By supplementing the FAO statistics with deep dives into each country’s fisheries, the UBC team was able to “reconstruct” each country’s catch from 1950 to 2010.  Their new study paints a radically different picture, one that shows global fisheries catch peaking at 130 million tons in 1996 – about 50% higher than the FAO estimate – then declining rapidly after that to about 110 million tons.

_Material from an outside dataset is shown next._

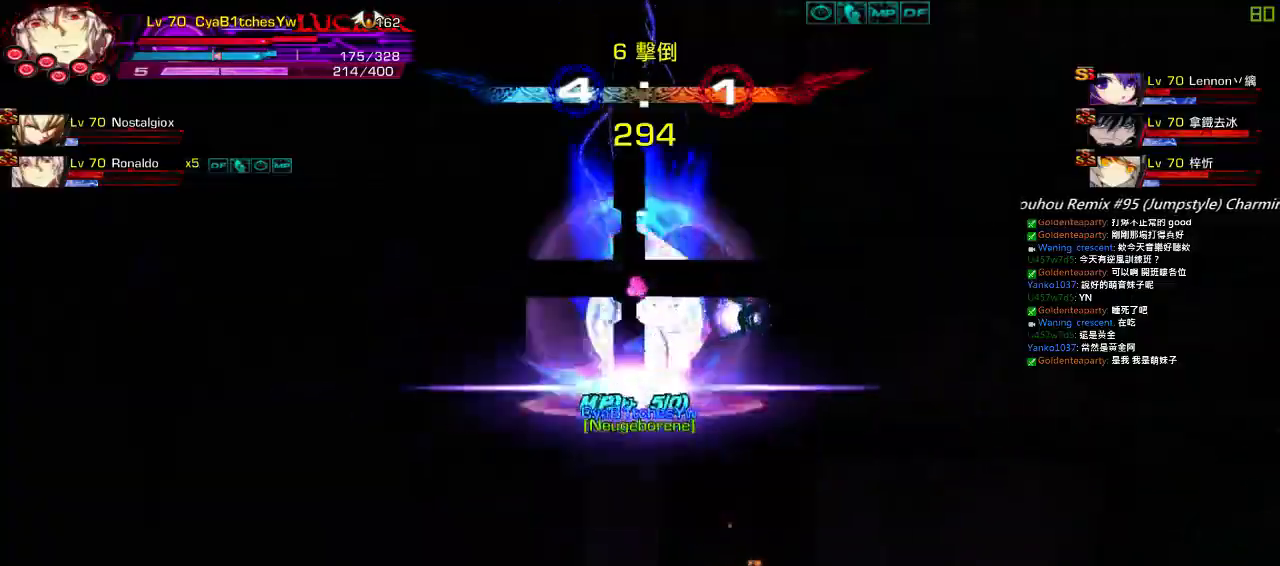
{"keys": [], "events": [[83, "up", "down"], [183, "left", "down"], [183, "right", "up"], [217, "up", "up"], [250, "left", "up"], [283, "left", "down"], [317, "up", "down"], [417, "left", "up"], [417, "up", "up"]]}
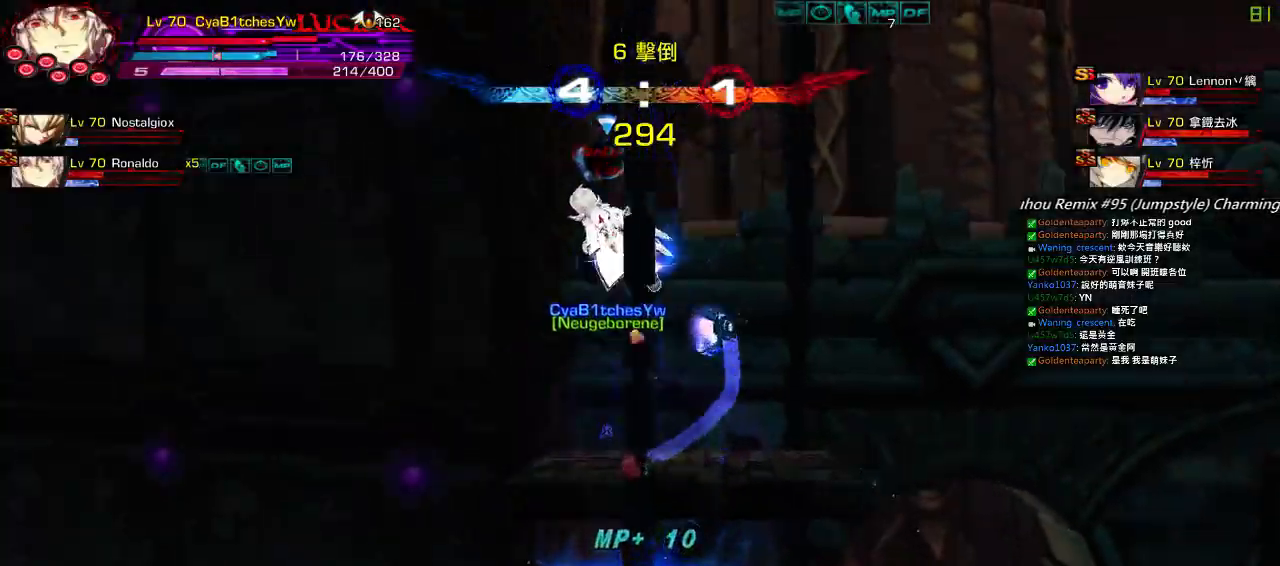
{"keys": ["left"], "events": [[17, "down", "down"], [50, "right", "down"], [83, "down", "up"], [117, "right", "up"], [183, "right", "down"], [283, "down", "down"], [300, "a", "down"], [367, "a", "up"], [367, "left", "down"], [367, "right", "up"], [433, "down", "up"], [467, "left", "up"], [500, "left", "down"]]}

Perhaps more important is the decline in the availability of fish to individuals, which according to the UBC study peaked and stabilized from 1970 to 1988 – as increases in fish harvest kept up with the population boom – but has fallen consistently since, threatening the food security of the world’s poor.

Declines in catch can result either from depleting fish populations, which can produce less and less catch as fish become less abundant, or from the imposition of catch quotas to rebuild fish populations or maintain production of yields over time.  The UBC study suggests that the imposition of quotas — while they can be very effective for individual fisheries, if incentives for complying with them are also in place–appear to have only a small impact on catches at the global scale.  When the main regions that use catch quotas are removed from the analysis, the overall catch trend is unchanged, suggesting that the main cause for declines in catch is stock depletion.

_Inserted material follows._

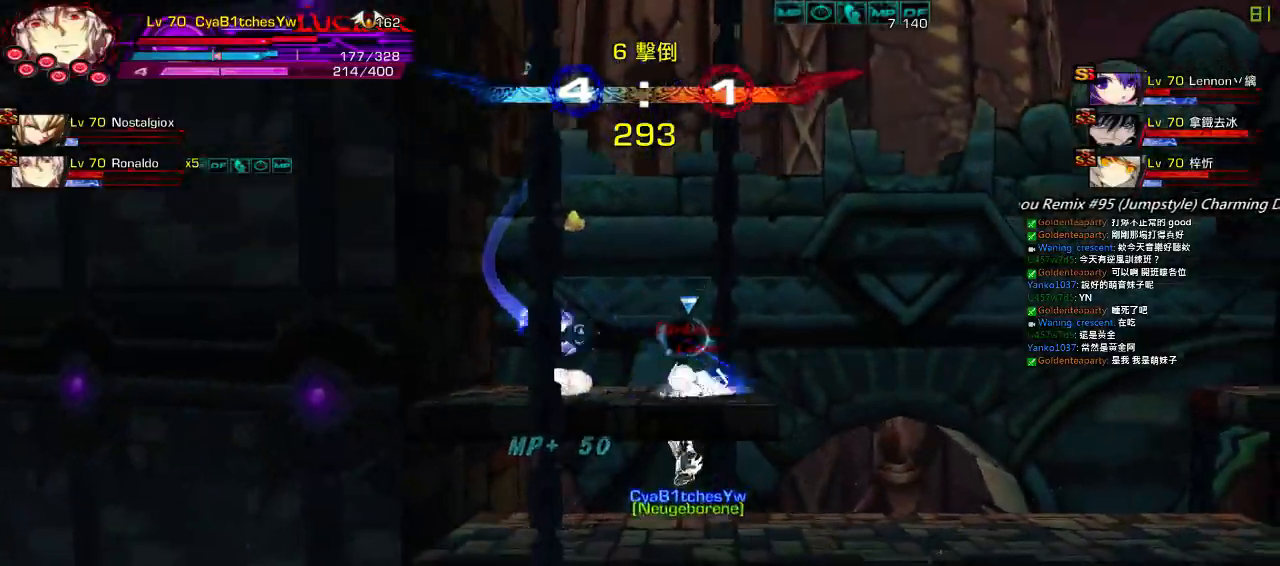
{"keys": ["down", "right"], "events": [[67, "down", "down"], [167, "right", "down"], [200, "left", "up"], [233, "down", "up"], [267, "right", "up"], [300, "right", "down"], [467, "down", "down"]]}
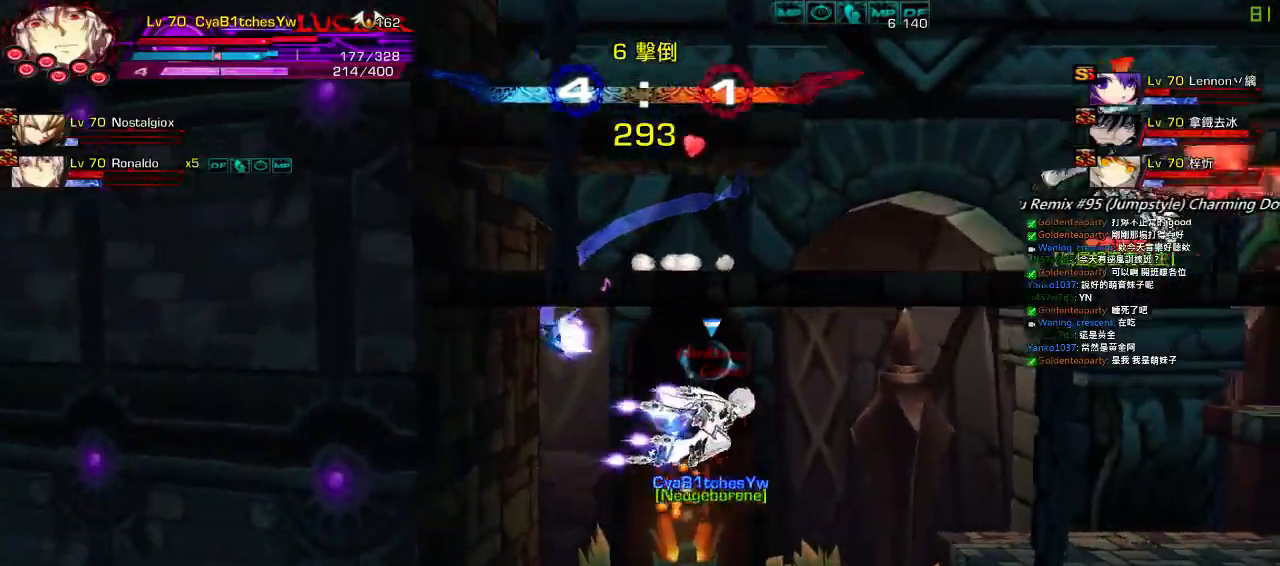
{"keys": [], "events": [[133, "down", "up"], [267, "a", "down"], [333, "up", "down"], [367, "a", "up"], [400, "left", "down"], [433, "right", "up"], [467, "left", "up"], [467, "up", "up"]]}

The UBC study also sheds light on three other big unknowns in the world of fisheries: how much are recreational, artisanal, and subsistence fisheries catching?

Official statistics on these types of fisheries are very few and far between, because countries focus on their larger-scale industrial fisheries.  While industrial fisheries do appear to be responsible for most (73%) of the global catch (109 million tons in 2010), artisanal fisheries –often extremely important for food security and livelihoods, especially in the developing tropics – caught about 22 million tons, or about 20% of global catch, in 2010.  Subsistence fishermen caught about 3.6 million tons in 2010 (3% of global catch).  Discards accounted for 9.6 million tons (9%) while recreational fishing added about 1 million tons (1%).

The UBC team is careful to point out that their estimates are highly uncertain and the ranges for the estimates are quite large.  However, this paper represents a major advance in our understanding of how the world’s fisheries are doing – and it is not a pretty picture.  But there is a silver lining – if global catches are indeed much higher than FAO thought, then the economic, social, and ecological benefits of reversing fisheries declines are also much greater than projected by all the studies that have been using FAO statistics.

Fortunately, we know how to do this.  Secure fishing rights have been shown to reverse declining catch trends in fisheries, while actually increasing profits for fishermen, improving safety at sea, and improving the quality of fishing jobs.  What’s needed now is to expand the fishing rights tool box to fit all of these different kinds of fisheries, make sure that they are equitable, build working examples, and spread them around the world.

This process is underway in countries like Belize and the Philippines. Belize just committed to create a national fishing rights system designed by Belizeans to suit their fisheries, dominated by small sailing vessels and skiffs.  The Philippines, worked with four communities to design their own fishing rights systems customized to coral reef ecosystems and local culture.  EDF has a plan to scale these kinds of locally-grown solutions up to the global scale, by focusing on 12 particularly important countries that together account for most of the global catch and have an outsized influence on the fisheries of many other countries.